Lord Whitty: My Lords, I find the noble Baroness's question odd. I have often accepted arguments in Committee—many from the noble Baroness herself—that have asked me to look at the Bill again. I have brought forward amendments to Bills—accepted amendments to Bills—and I have voted for them. That is not unusual. Mr Michael said that, because of the amendment passed in Committee, he will now have to consider further amendments. It is normal committee procedure, both in this House and in another place, that amendments are made to Bills, some of which are supported by the Government.

Lord Campbell of Croy: My Lords, can the Minister confirm that there is no question of compromising the sport of fishing? It is estimated that at least 2 million people in this country enjoy that sport.

Lord Whitty: My Lords, I hoped that I had made that clear. In their manifesto and subsequently, the Government have made it absolutely clear that they are not bringing forward legislation in relation to shooting or fishing. As far as I am aware—although greater experts on field sports than I will let me know if I am wrong—terriers do not play a significant role in fishing.

English National Opera: Dispute

3.24 p.m.

Lord Jenkin of Roding asked Her Majesty's Government:>

    Whether they have any plans to intervene in the redundancy dispute at English National Opera.

Baroness Blackstone: My Lords, no, the Government have no such plans.

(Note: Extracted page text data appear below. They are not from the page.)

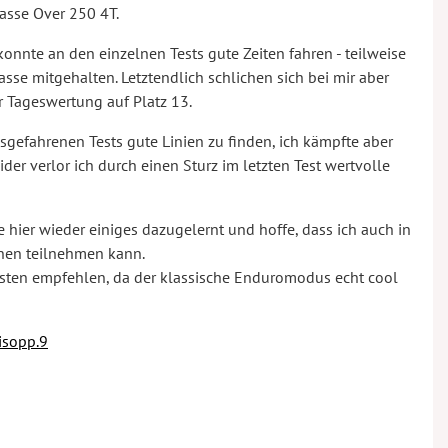
lasse Over 250 4T.
onnte an den einzelnen Tests gute Zeiten fahren - teilweise
sse mitgehalten. Letztendlich schlichen sich bei mir aber
er Tageswertung auf Platz 13.
sgefahrenen Tests gute Linien zu finden, ich kämpfte aber
der verlor ich durch einen Sturz im letzten Test wertvolle
 hier wieder einiges dazugelernt und hoffe, dass ich auch in
nnen teilnehmen kann.
isten empfehlen, da der klassische Enduromodus echt cool
isopp.9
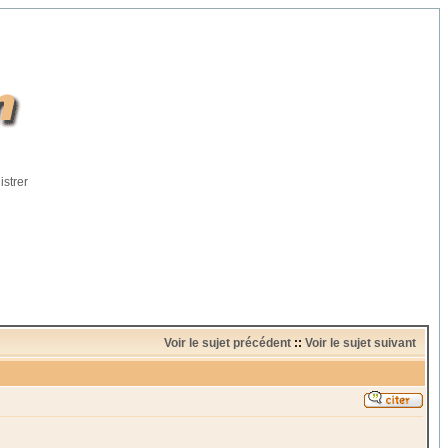
istrer
Voir le sujet précédent
::
Voir le sujet suivant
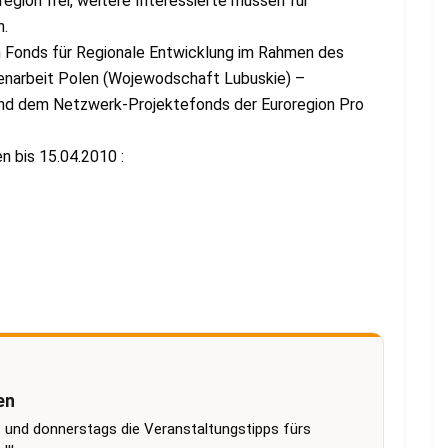
region frei, weitere Interessierte müssen für
n.
n Fonds für Regionale Entwicklung im Rahmen des
narbeit Polen (Wojewodschaft Lubuskie) –
und dem Netzwerk-Projektefonds der Euroregion Pro
 bis 15.04.2010 :
en
 und donnerstags die Veranstaltungstipps fürs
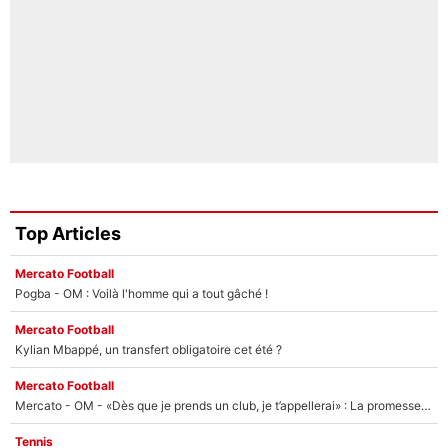
Top Articles
Mercato Football
Pogba - OM : Voilà l'homme qui a tout gâché !
Mercato Football
Kylian Mbappé, un transfert obligatoire cet été ?
Mercato Football
Mercato - OM - «Dès que je prends un club, je t’appellerai» : La promesse de Marcelino au moment de claquer la porte
Tennis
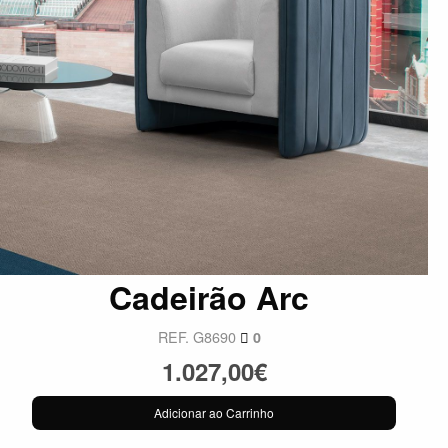
Cadeirão Arc
REF. G8690
0
1.027,00€
Adicionar ao Carrinho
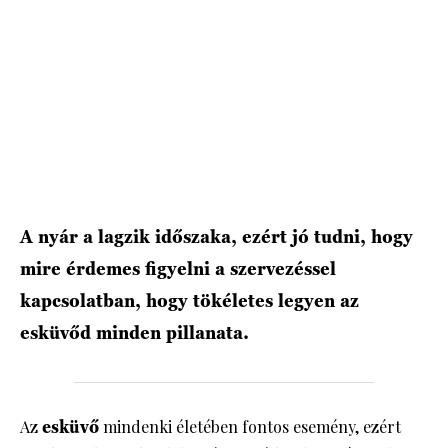
HÍRLEVÉL
A nyár a lagzik időszaka, ezért jó tudni, hogy
mire érdemes figyelni a szervezéssel
kapcsolatban, hogy tökéletes legyen az
esküvőd minden pillanata.
Az
esküvő
mindenki életében fontos esemény, ezért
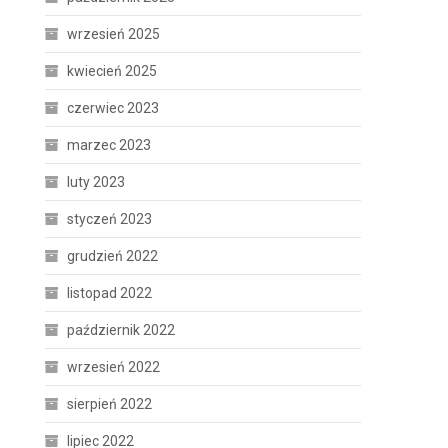
wrzesień 2025
kwiecień 2025
czerwiec 2023
marzec 2023
luty 2023
styczeń 2023
grudzień 2022
listopad 2022
październik 2022
wrzesień 2022
sierpień 2022
lipiec 2022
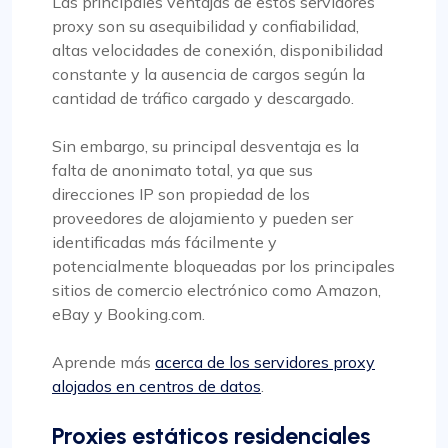
Las principales ventajas de estos servidores
proxy son su asequibilidad y confiabilidad,
altas velocidades de conexión, disponibilidad
constante y la ausencia de cargos según la
cantidad de tráfico cargado y descargado.
Sin embargo, su principal desventaja es la
falta de anonimato total, ya que sus
direcciones IP son propiedad de los
proveedores de alojamiento y pueden ser
identificadas más fácilmente y
potencialmente bloqueadas por los principales
sitios de comercio electrónico como Amazon,
eBay y Booking.com.
Aprende más
acerca de los servidores proxy
alojados en centros de datos
.
Proxies estáticos residenciales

Lord Jenkin of Roding: My Lords, the Minister's reply is entirely as expected; I have seen the letter that she wrote to Equity a few days ago. Is it not now time for a radical reappraisal of the role of the English National Opera in bringing opera to a wider public, as suggested, for instance, in the excellent leader in The Times yesterday? If so, Ministers cannot wash their hands of this issue and their responsibilities. Will the Minister ask the Arts Council to institute a review, as a matter of urgency, before this great national institution shakes itself to pieces?